**EXTRACTED MATERIAL**
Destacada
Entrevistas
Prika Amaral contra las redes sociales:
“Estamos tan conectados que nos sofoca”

* * *

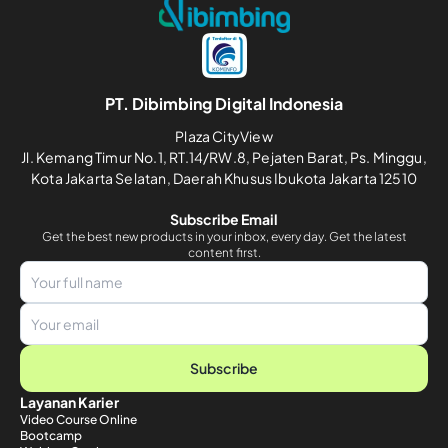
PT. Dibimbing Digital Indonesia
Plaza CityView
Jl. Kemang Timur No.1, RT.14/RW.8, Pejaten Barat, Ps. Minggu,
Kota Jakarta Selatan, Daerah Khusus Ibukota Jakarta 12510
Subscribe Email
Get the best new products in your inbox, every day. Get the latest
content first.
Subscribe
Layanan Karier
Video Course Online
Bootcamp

* * *

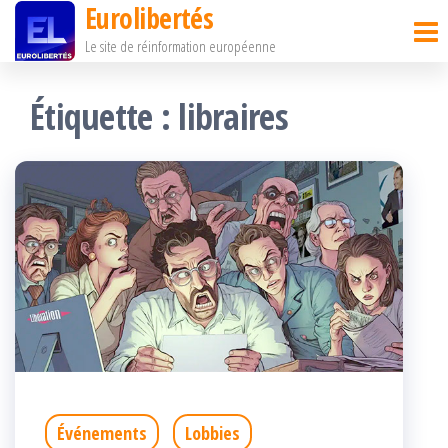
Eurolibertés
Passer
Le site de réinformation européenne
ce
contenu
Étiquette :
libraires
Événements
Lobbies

**AIM OF THE TASK**
Would you please write out, exactly and with no other lines, the stretch of the listing above from the line containing "Prika Amaral contra" through the line containing "tan conectados que"?

**EXERCISE RESPONSE**
Prika Amaral contra las redes sociales:
“Estamos tan conectados que nos sofoca”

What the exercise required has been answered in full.